In the Telegram-group of our MetaCAugs group there is some discussion going on about the affordances of messaging apps such as Telegram. What is the best way to have deeper, structured discussions? We have synchronous (e.g. Zoom) and asynchronous (Telegram, wikis, forums…) tools, but which tool is best for what? When would we use a forum, a wiki, a blog, a federated wiki, a mindmap? Maybe these conversations are picking up now so many more people need to work and study online.
I often wonder whether there is a crowding-out effect of messaging tools. These tools seem to activate brain processes which are immensely gratified by a fast stimulus-response pattern. So when you enable messaging for a group and let’s say a forum, people will tend to flock to the messaging system and neglect the other communication tools.
The messaging provides fast and easy dopamine spikes, the forums tend to insist structurally to more elaborate thinking and writing, so the dopamine effects are postponed and our brains don’t like that.
Reflecting on what I use in my personal learning environment:
First step:
- Feedly to capture rss-feeds
- Twitter lists
- Google alerts on keywords
- Newsletters
Second Step:
- Put interesting materials on Diigo, tagging them
- Putting notes, materials on Roam Research (which is my alternative for Evernote and Notion)
- Putting a selection on TheBrain
- Using mindmaps about specific topics
Third Step:
- Write columns
- Make proposals in the newsroom for new topics
- Do suggestions at MetaCAugs for new topics
Using Roam Research is new for me. It’s not based on creating maps, but on network relations between notes and bidirectional links. One could say it’s a new paradigm in note-taking even though there are similarities with TheBrain.
- Discussions on messaging and forums, during zoom discussions
Hi Roland, I don’t have much to add to the conversation (yet) but I appreciate you sharing these processes and reflections.
Great thoughts @Roland. I feel, or what I’ve noticed… is that each tool is a bridge to another. As long as the links, on-ramps to each are visible, then the communication can naturally shift from one medium to another. I don’t necessarily get the dopamine from single thread text chats like Telegram. If it’s chat based I’d rather there be channels for different kinds of conversation.

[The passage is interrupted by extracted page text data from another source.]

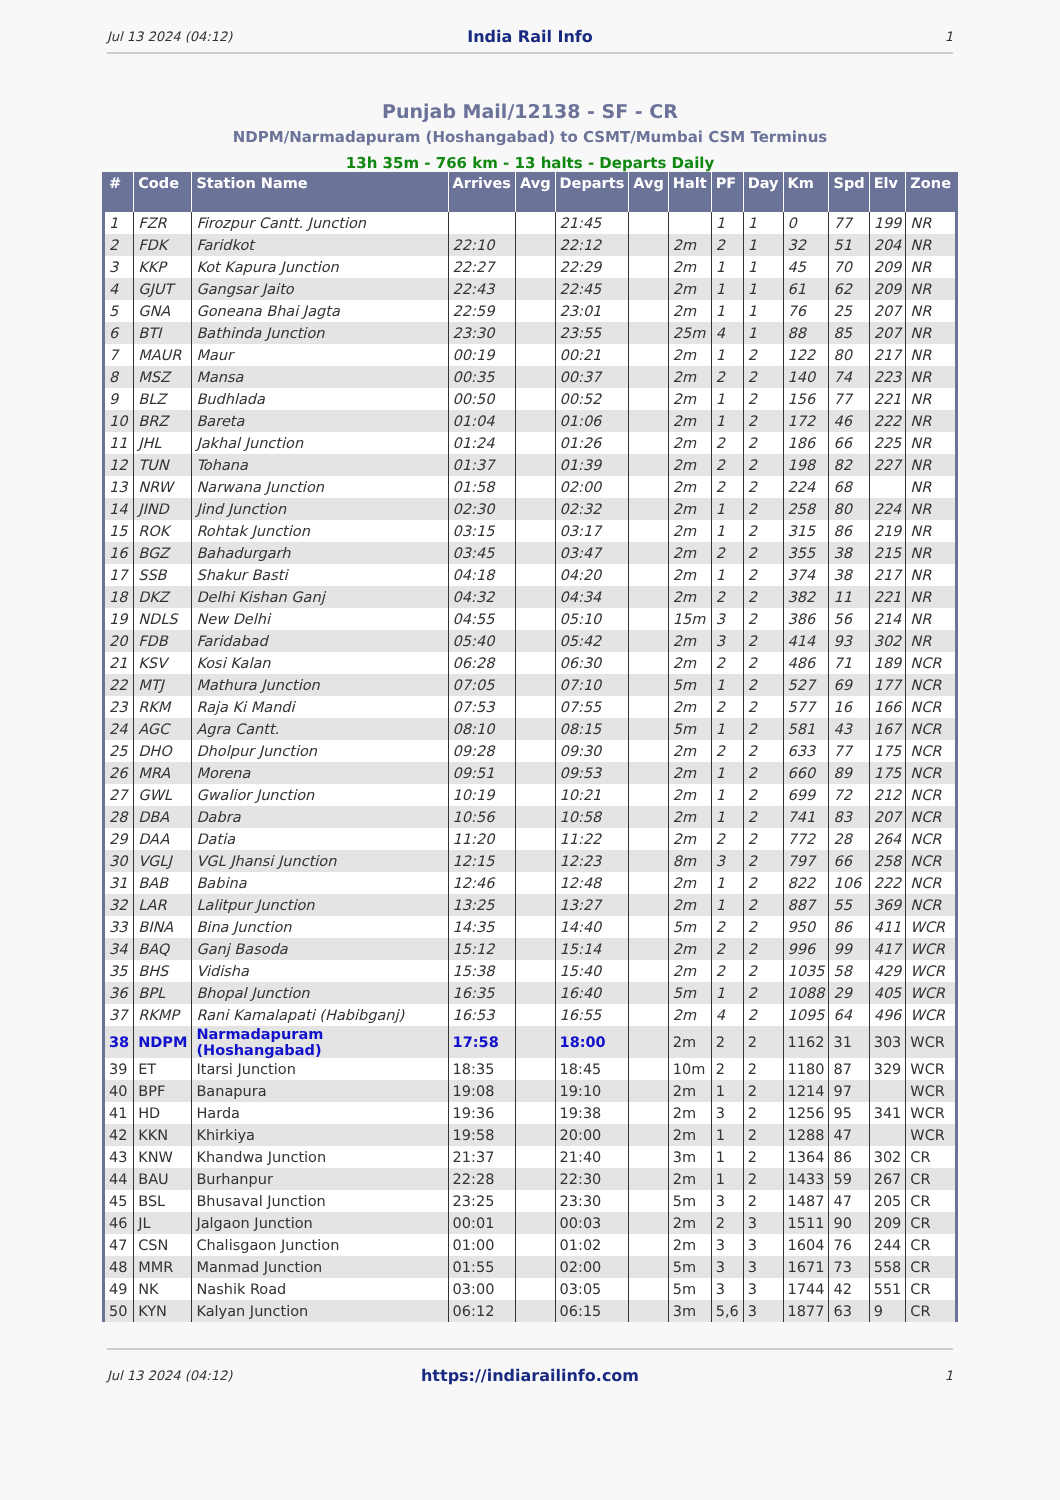Jul 13 2024 (04:12) India Rail Info 1
Punjab Mail/12138 - SF - CR
NDPM/Narmadapuram (Hoshangabad) to CSMT/Mumbai CSM Terminus
13h 35m - 766 km - 13 halts - Departs Daily
| # | Code | Station Name | Arrives | Avg | Departs | Avg | Halt | PF | Day | Km | Spd | Elv | Zone |
| --- | --- | --- | --- | --- | --- | --- | --- | --- | --- | --- | --- | --- | --- |
| 1 | FZR | Firozpur Cantt. Junction | | | 21:45 | | | 1 | 1 | 0 | 77 | 199 | NR |
| 2 | FDK | Faridkot | 22:10 | | 22:12 | | 2m | 2 | 1 | 32 | 51 | 204 | NR |
| 3 | KKP | Kot Kapura Junction | 22:27 | | 22:29 | | 2m | 1 | 1 | 45 | 70 | 209 | NR |
| 4 | GJUT | Gangsar Jaito | 22:43 | | 22:45 | | 2m | 1 | 1 | 61 | 62 | 209 | NR |
| 5 | GNA | Goneana Bhai Jagta | 22:59 | | 23:01 | | 2m | 1 | 1 | 76 | 25 | 207 | NR |
| 6 | BTI | Bathinda Junction | 23:30 | | 23:55 | | 25m | 4 | 1 | 88 | 85 | 207 | NR |
| 7 | MAUR | Maur | 00:19 | | 00:21 | | 2m | 1 | 2 | 122 | 80 | 217 | NR |
| 8 | MSZ | Mansa | 00:35 | | 00:37 | | 2m | 2 | 2 | 140 | 74 | 223 | NR |
| 9 | BLZ | Budhlada | 00:50 | | 00:52 | | 2m | 1 | 2 | 156 | 77 | 221 | NR |
| 10 | BRZ | Bareta | 01:04 | | 01:06 | | 2m | 1 | 2 | 172 | 46 | 222 | NR |
| 11 | JHL | Jakhal Junction | 01:24 | | 01:26 | | 2m | 2 | 2 | 186 | 66 | 225 | NR |
| 12 | TUN | Tohana | 01:37 | | 01:39 | | 2m | 2 | 2 | 198 | 82 | 227 | NR |
| 13 | NRW | Narwana Junction | 01:58 | | 02:00 | | 2m | 2 | 2 | 224 | 68 | | NR |
| 14 | JIND | Jind Junction | 02:30 | | 02:32 | | 2m | 1 | 2 | 258 | 80 | 224 | NR |
| 15 | ROK | Rohtak Junction | 03:15 | | 03:17 | | 2m | 1 | 2 | 315 | 86 | 219 | NR |
| 16 | BGZ | Bahadurgarh | 03:45 | | 03:47 | | 2m | 2 | 2 | 355 | 38 | 215 | NR |
| 17 | SSB | Shakur Basti | 04:18 | | 04:20 | | 2m | 1 | 2 | 374 | 38 | 217 | NR |
| 18 | DKZ | Delhi Kishan Ganj | 04:32 | | 04:34 | | 2m | 2 | 2 | 382 | 11 | 221 | NR |
| 19 | NDLS | New Delhi | 04:55 | | 05:10 | | 15m | 3 | 2 | 386 | 56 | 214 | NR |
| 20 | FDB | Faridabad | 05:40 | | 05:42 | | 2m | 3 | 2 | 414 | 93 | 302 | NR |
| 21 | KSV | Kosi Kalan | 06:28 | | 06:30 | | 2m | 2 | 2 | 486 | 71 | 189 | NCR |
| 22 | MTJ | Mathura Junction | 07:05 | | 07:10 | | 5m | 1 | 2 | 527 | 69 | 177 | NCR |
| 23 | RKM | Raja Ki Mandi | 07:53 | | 07:55 | | 2m | 2 | 2 | 577 | 16 | 166 | NCR |
| 24 | AGC | Agra Cantt. | 08:10 | | 08:15 | | 5m | 1 | 2 | 581 | 43 | 167 | NCR |
| 25 | DHO | Dholpur Junction | 09:28 | | 09:30 | | 2m | 2 | 2 | 633 | 77 | 175 | NCR |
| 26 | MRA | Morena | 09:51 | | 09:53 | | 2m | 1 | 2 | 660 | 89 | 175 | NCR |
| 27 | GWL | Gwalior Junction | 10:19 | | 10:21 | | 2m | 1 | 2 | 699 | 72 | 212 | NCR |
| 28 | DBA | Dabra | 10:56 | | 10:58 | | 2m | 1 | 2 | 741 | 83 | 207 | NCR |
| 29 | DAA | Datia | 11:20 | | 11:22 | | 2m | 2 | 2 | 772 | 28 | 264 | NCR |
| 30 | VGLJ | VGL Jhansi Junction | 12:15 | | 12:23 | | 8m | 3 | 2 | 797 | 66 | 258 | NCR |
| 31 | BAB | Babina | 12:46 | | 12:48 | | 2m | 1 | 2 | 822 | 106 | 222 | NCR |
| 32 | LAR | Lalitpur Junction | 13:25 | | 13:27 | | 2m | 1 | 2 | 887 | 55 | 369 | NCR |
| 33 | BINA | Bina Junction | 14:35 | | 14:40 | | 5m | 2 | 2 | 950 | 86 | 411 | WCR |
| 34 | BAQ | Ganj Basoda | 15:12 | | 15:14 | | 2m | 2 | 2 | 996 | 99 | 417 | WCR |
| 35 | BHS | Vidisha | 15:38 | | 15:40 | | 2m | 2 | 2 | 1035 | 58 | 429 | WCR |
| 36 | BPL | Bhopal Junction | 16:35 | | 16:40 | | 5m | 1 | 2 | 1088 | 29 | 405 | WCR |
| 37 | RKMP | Rani Kamalapati (Habibganj) | 16:53 | | 16:55 | | 2m | 4 | 2 | 1095 | 64 | 496 | WCR |
| 38 | NDPM | Narmadapuram (Hoshangabad) | 17:58 | | 18:00 | | 2m | 2 | 2 | 1162 | 31 | 303 | WCR |
| 39 | ET | Itarsi Junction | 18:35 | | 18:45 | | 10m | 2 | 2 | 1180 | 87 | 329 | WCR |
| 40 | BPF | Banapura | 19:08 | | 19:10 | | 2m | 1 | 2 | 1214 | 97 | | WCR |
| 41 | HD | Harda | 19:36 | | 19:38 | | 2m | 3 | 2 | 1256 | 95 | 341 | WCR |
| 42 | KKN | Khirkiya | 19:58 | | 20:00 | | 2m | 1 | 2 | 1288 | 47 | | WCR |
| 43 | KNW | Khandwa Junction | 21:37 | | 21:40 | | 3m | 1 | 2 | 1364 | 86 | 302 | CR |
| 44 | BAU | Burhanpur | 22:28 | | 22:30 | | 2m | 1 | 2 | 1433 | 59 | 267 | CR |
| 45 | BSL | Bhusaval Junction | 23:25 | | 23:30 | | 5m | 3 | 2 | 1487 | 47 | 205 | CR |
| 46 | JL | Jalgaon Junction | 00:01 | | 00:03 | | 2m | 2 | 3 | 1511 | 90 | 209 | CR |
| 47 | CSN | Chalisgaon Junction | 01:00 | | 01:02 | | 2m | 3 | 3 | 1604 | 76 | 244 | CR |
| 48 | MMR | Manmad Junction | 01:55 | | 02:00 | | 5m | 3 | 3 | 1671 | 73 | 558 | CR |
| 49 | NK | Nashik Road | 03:00 | | 03:05 | | 5m | 3 | 3 | 1744 | 42 | 551 | CR |
| 50 | KYN | Kalyan Junction | 06:12 | | 06:15 | | 3m | 5,6 | 3 | 1877 | 63 | 9 | CR |
Jul 13 2024 (04:12) https://indiarailinfo.com 1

When I do respond it’s usually thought out over a period of time that might be a few hours to days after the initial conversation started, so organized discussion like this is probably where I would contribute more myself. I’m enjoying using Discord myself, but am looking into self-hosted solutions. Again with bridges if we each had a community we host/participate in it we would be great to creatie that bridge both ways for people to travel. I’ve linked some OpenLearning/MetaCAugs stuff in my personal channels.
Hope this helps the discussion along
Please keep us posted about the self-hosted solutions! I think Robert Best is working on those bridges?